During each in-person session, a pharmacy technician provided a refresher on aseptic technique, demonstrated the vaccine preparation steps, coached the pharmacists as they practiced doing these steps themselves, and built confidence in handling the delicate vials. Ultimately this training supported team building within this arm of ‘Team Vaccine.’

While compounding using aseptic technique is part of every pharmacists’ scope of practice, for many it is not a routine part of their practice.

“You can imagine the pressure to meet the demand while working with a temperamental product,” said Dresser.

Upcoming role for health sciences students and learners

When the clinic opened, it administered 100 doses each day. By the end of March, Dresser expects the vaccination rate to increase to more than 1,000 doses per day. As the vaccine clinic continues to ramp up, Dresser anticipates that there will be opportunities for pharmacy technicians, pharmacy students and other health profession learners to help. Pharmacists may also participate in vaccine injections and follow up with those who have received vaccinations at the clinic.
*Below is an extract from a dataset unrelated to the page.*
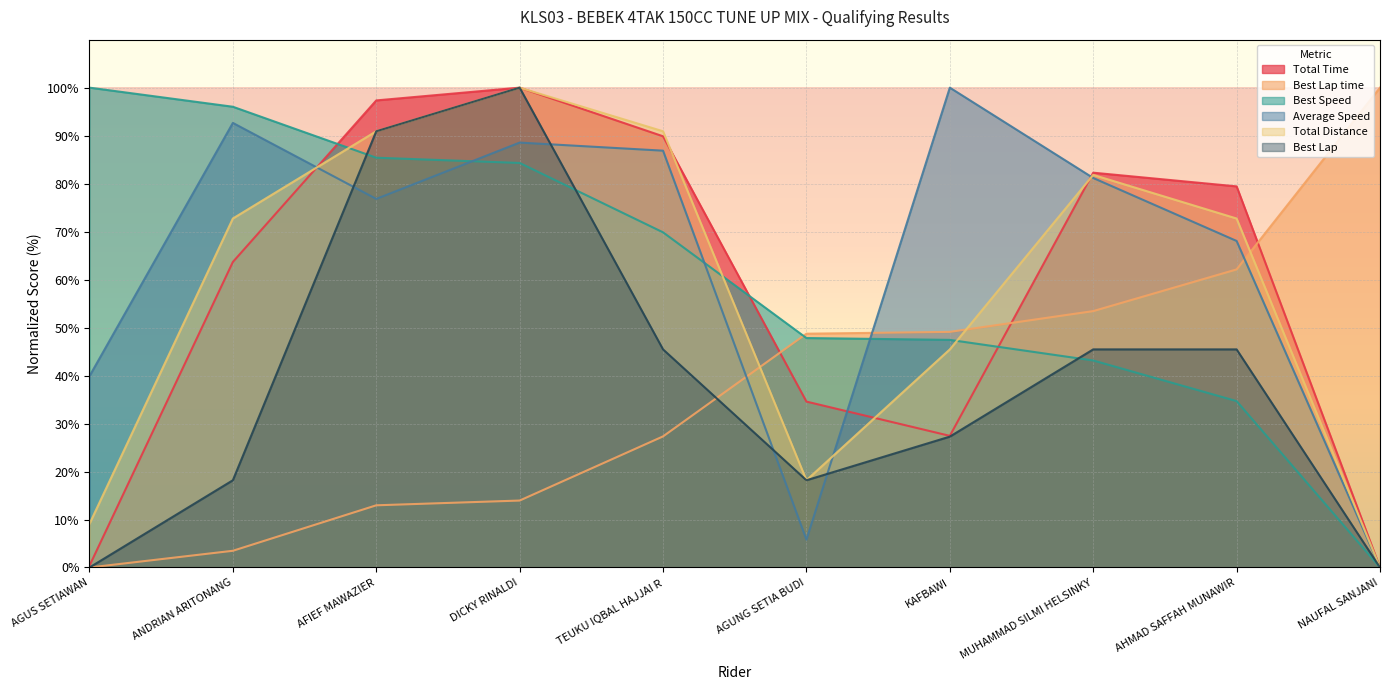

What is the greatest value displayed?

100.0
“We know there are many students waiting to lend their support,” said Jamie Kellar, Associate Professor and Associate Dean, Academic at LDFP. “We aim to bring students from across the health disciplines into the space, both to contribute to their learning as well as to build capacity to support the province-wide vaccine roll-out.”

According to Erin Bearss, Medical Director of the COVID-19 Vaccine Clinic and Assistant Professor in the Faculty of Medicine’s Department of Family and Community Medicine, “The role of pharmacy as part of the interdisciplinary team is absolutely critical — our pharmacists are superstars!”